RAG Engine transforms your documents into a searchable knowledge base through a six-stage pipeline.

The Ingestion Pipeline

When you upload a document, RAG Engine processes it through these stages:

Upload

The file is uploaded to durable storage. A source record is created in the database with status queued, and an ingestion job is placed on the processing queue.

Deduplication: Files are hashed (SHA-256) before upload. If the same file is uploaded again, the existing source is re-processed rather than creating a duplicate.

Parse

A background worker picks up the job and downloads the file. The appropriate parser is selected based on the file's MIME type:

PDF Page-by-page text extraction

DOCX Paragraph extraction with styles

HTML Tag stripping, content extraction

CSV Row-by-row with headers

JSON Key-value flattening

Images OCR text extraction

Chunk

The extracted text is split into smaller passages (chunks) optimized for embedding and retrieval. The chunker uses token-aware splitting with configurable parameters:

Parameter	Default	Description
max_tokens	512	Maximum tokens per chunk
overlap_tokens	50	Token overlap between adjacent chunks

Overlap ensures that information at chunk boundaries is not lost. Each chunk retains a reference to its source document and position.

Embed

Each chunk is converted into a 1024-dimensional vector using an embedding model. Embeddings are generated in batches for efficiency.

Dimensions

1024

Batch size

25 chunks

Index

Chunks and their embedding vectors are stored in PostgreSQL with the pgvector extension. Each chunk is associated with its source document, tenant, and position metadata. The source status updates to ready.

Search

When you (or an agent) runs a query, the query text is embedded using the same model. pgvector performs a cosine similarity search across all indexed chunks for the tenant, returning the top-k most relevant passages with their similarity scores and source metadata.
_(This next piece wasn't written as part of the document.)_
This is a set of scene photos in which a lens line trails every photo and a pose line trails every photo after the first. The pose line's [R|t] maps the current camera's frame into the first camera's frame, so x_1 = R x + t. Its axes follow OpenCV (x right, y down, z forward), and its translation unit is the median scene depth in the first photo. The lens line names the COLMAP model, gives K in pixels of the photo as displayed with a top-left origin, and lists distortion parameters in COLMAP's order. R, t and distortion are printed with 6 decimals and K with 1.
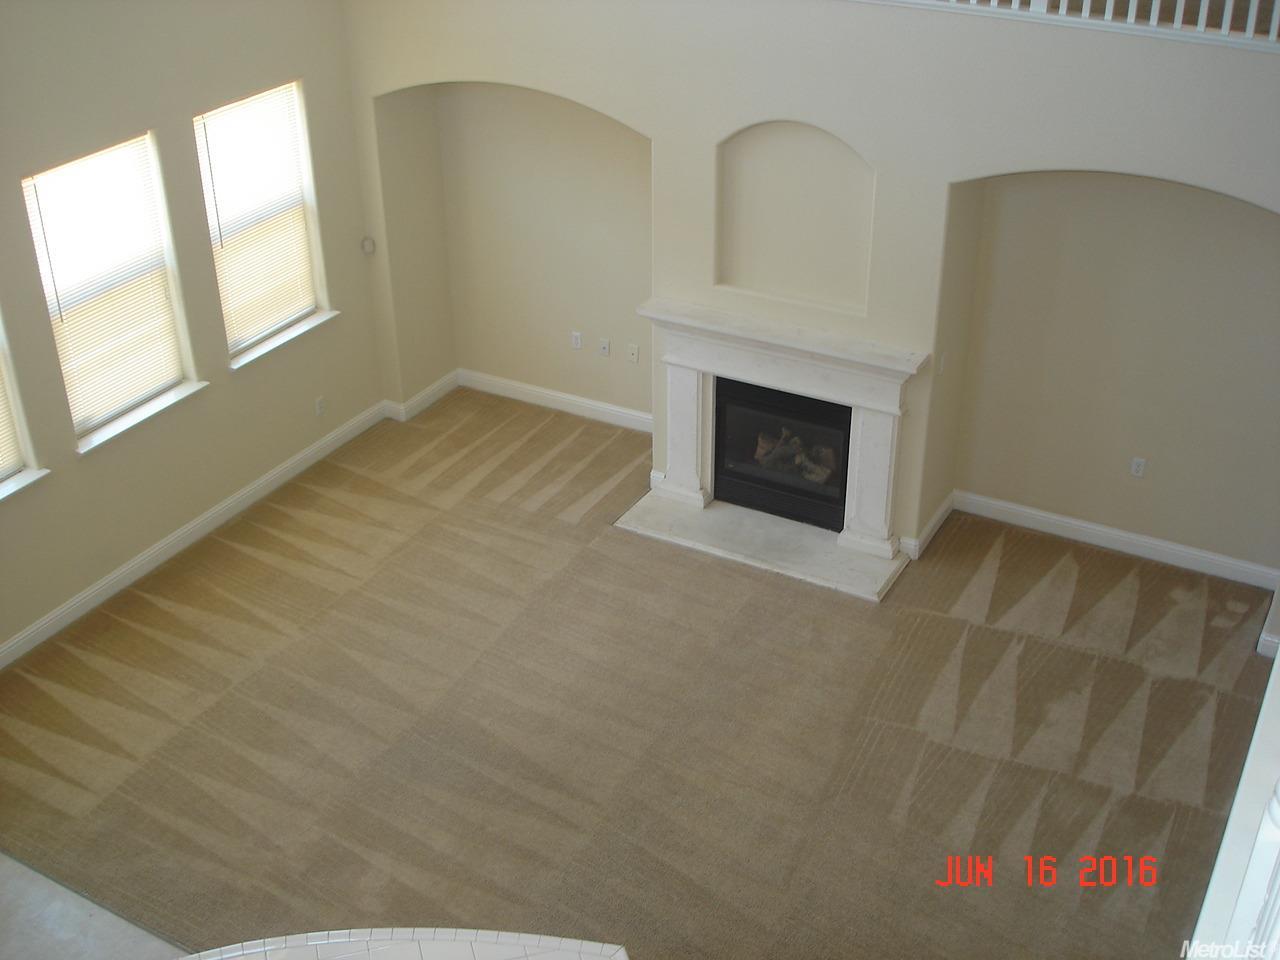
lens RADIAL K [[1451.2, 0, 633.6], [0, 1451.2, 485.4], [0, 0, 1]] dist [-0.103930, 0.000000]
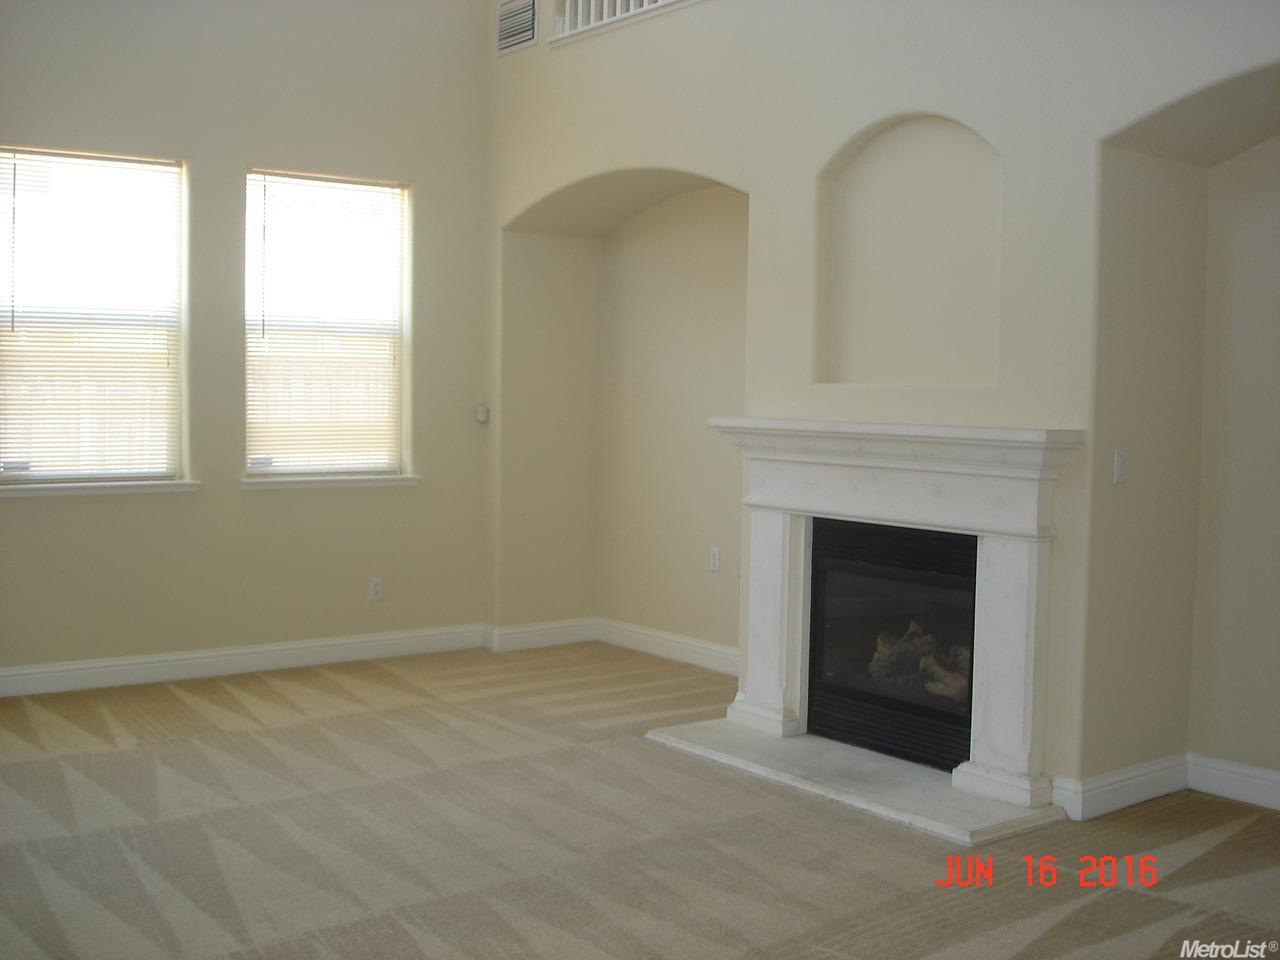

-- Simplified query (actual uses pgvector operators)
SELECT chunk_text, source_id, similarity_score
FROM chunks
ORDER BY embedding <=> query_embedding
LIMIT 5;

Sync vs Async Ingestion

RAG Engine supports two ingestion paths:

Synchronous (Text)

POST /api/rag/sources/ingest

Plain text content is parsed, chunked, embedded, and indexed in a single request. Returns the source ID and chunk count immediately.
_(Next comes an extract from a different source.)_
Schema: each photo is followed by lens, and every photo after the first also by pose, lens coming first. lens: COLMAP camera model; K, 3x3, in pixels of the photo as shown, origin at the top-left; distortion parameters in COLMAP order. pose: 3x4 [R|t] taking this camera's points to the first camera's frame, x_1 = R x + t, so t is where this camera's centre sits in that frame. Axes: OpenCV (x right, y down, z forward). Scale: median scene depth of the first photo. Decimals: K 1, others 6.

Asynchronous (File Upload)

POST /api/rag/sources/upload

Files are stored and queued for background processing (HTTP 202). Poll GET /sources/{source_id} for status updates.

Storage vs RAG Engine

MCP Gateway Pro includes both Media & Storage (raw file access) and RAG Engine (knowledge base). They solve different problems:

	Storage	RAG Engine
Purpose	Raw file access for agents	Semantic search across content
Processing	Files stored as-is	Parsed, chunked, embedded, indexed
Agent access	Read full file contents	Search for relevant passages
Best for	Reference docs, images, videos	Large doc collections, Q&A
MCP tools	media__list_media, media__get_media	knowledge_query, knowledge_ingest, ...

You can use both at the same time. Store reference files in Storage for direct access, and index your knowledge base documents in RAG Engine for semantic search.